Fridge magnet wisdom
Of those Europeans who were at the summit, that is.
"Europe seems too preoccupied with itself," forum president Klaus Schwab said, bemoaning the continent's, and in particular Germany's, lack of political representation at the summit.
"It was a disappointment for many of the US participants who were here."
The Americans had been at Davos to listen, according to US Attorney General John Ashcroft, before quoting a line from, perhaps appropriately, a fridge magnet: "You never learn anything when your mouth is open."
Yet there were few EU politicos to talk - a shortfall, for once, not considered a blessing.
Spectre of war
What they missed was an encounter with the spectre of an anti-Saddam war, a phantom which haunted every debate, every whitewashed corridor.
In whatever session, on trade, aid or Gatorade, it uttered those three little words "what about Iraq?".
Unless, that is, they were sessions on Iraq.
A debate involving the head of Opec and Saudi Arabia's energy minister, two of oil's most powerful masters, lapsed into a discussion of Russian pipelines.
And on Tuesday, when Iraqi opposition leaders debated prospects for their country post-Saddam, well, the conference hall was half empty.
The close of Mr Powell's speech had prompted the end of many delegates' participation, and the roll of fleets of silver suitcases from hotel foyers.
Indeed, with the secretary of state went the brainstorm electric buzz generated by the wilful networking of 2,000 members of the world's mile high club.
Power of ideas
And what will the delegates have taken home?
For some, contracts. They will have felt an extra million dollars as they left for the last time past the security cordon.
For others contacts - a fistful of business cards.
If any UK delegates had snaffled some of the hall's CWS CleanSeat machines, which automatically clean toilet seats after every flush, well, they could do wonders for British public hygiene.

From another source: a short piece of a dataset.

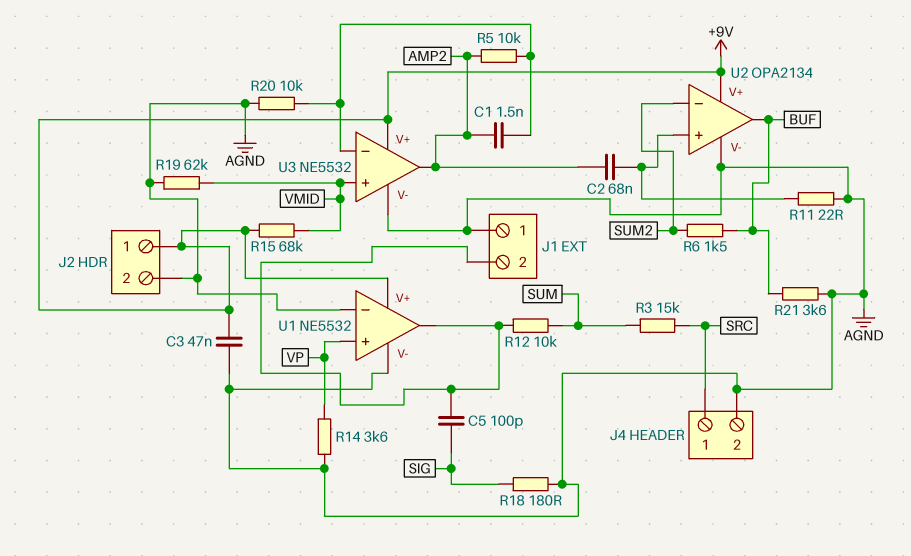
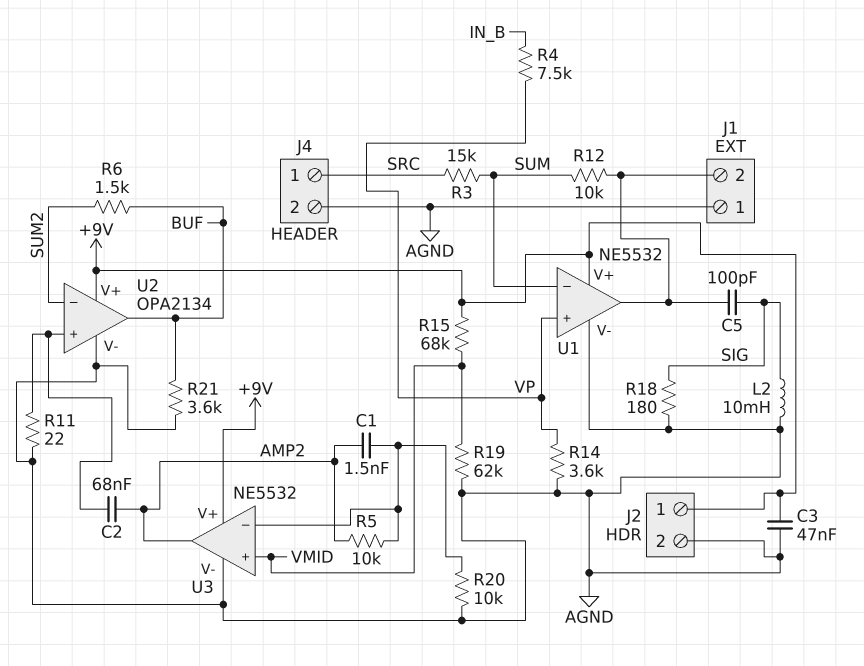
L2: none -> 10mH (AGND, SIG)
R4: none -> 7.5k (IN_B, VP)
U1 pin in-: AGND -> SUM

But more important are the ideas.
The ideas, for instance, of the likes of Brazilian president Lula de Silva of ways to ensure capitalism benefits not just top-ranking capitalists.
The warning that if Europe was no longer willing to be America's best friend, China might do instead. Indeed, filter out the Iraq issue, and a key underlying message from delegates such as George Soros was China's growing status on the world stage.

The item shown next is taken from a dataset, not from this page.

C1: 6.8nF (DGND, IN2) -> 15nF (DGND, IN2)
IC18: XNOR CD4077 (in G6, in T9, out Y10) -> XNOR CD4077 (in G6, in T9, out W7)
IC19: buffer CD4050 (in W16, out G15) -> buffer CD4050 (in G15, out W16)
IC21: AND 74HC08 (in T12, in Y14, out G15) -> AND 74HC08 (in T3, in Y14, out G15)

And the thought from Argentine president Eduardo Duhalde that the globalisation process will have succeeded when delegates can meet without the security which encircled the conference centre with steel mesh, the Belvedere Hotel with coiled barbed wire, and left streets echoing to the bark of police dogs.
Love and money
With such wealth on display (just how does a stretch Mercedes perform in the snow?), it is little surprise, if a shame, that such protective measures were needed.
Still, ethics were highlighted, with speakers such as Ravi Shankar, founder of the India-based Art of Living Foundation, cautioning delegates that business and love had "opposite mathematics".
"In business you take more and give less. In love you give more and take less."
'Buoyed up with hope'
And what did the summit give?
Did it help the forum achieve its aim of "improving the state of mankind"?
Well, there was certainly some of that.
An Indian businessman told me he has been asked to help broker peace between India and Pakistan.
Actress Julia Ormond told the summit's final session that she was leaving "buoyed up with hope" because of the welcome her charity work has received from business delegates.
And I met Richard Jefferson, a molecular biologist who could have been a big earner, but chose to research crops which yield rewards for African farmers rather than seed conglomerates.
Through contact at the summit, Mr Jefferson's work has gained the interest of former US president Bill Clinton and some corporate bosses, and the potential for huge financial support.
"A lot of good does come out of Davos," Mr Jefferson said.
"There is lots of schmoozing, but the value of the schmooze should not be underestimated.
"Businessmen are interested. They were not born chief executives. They were often people first."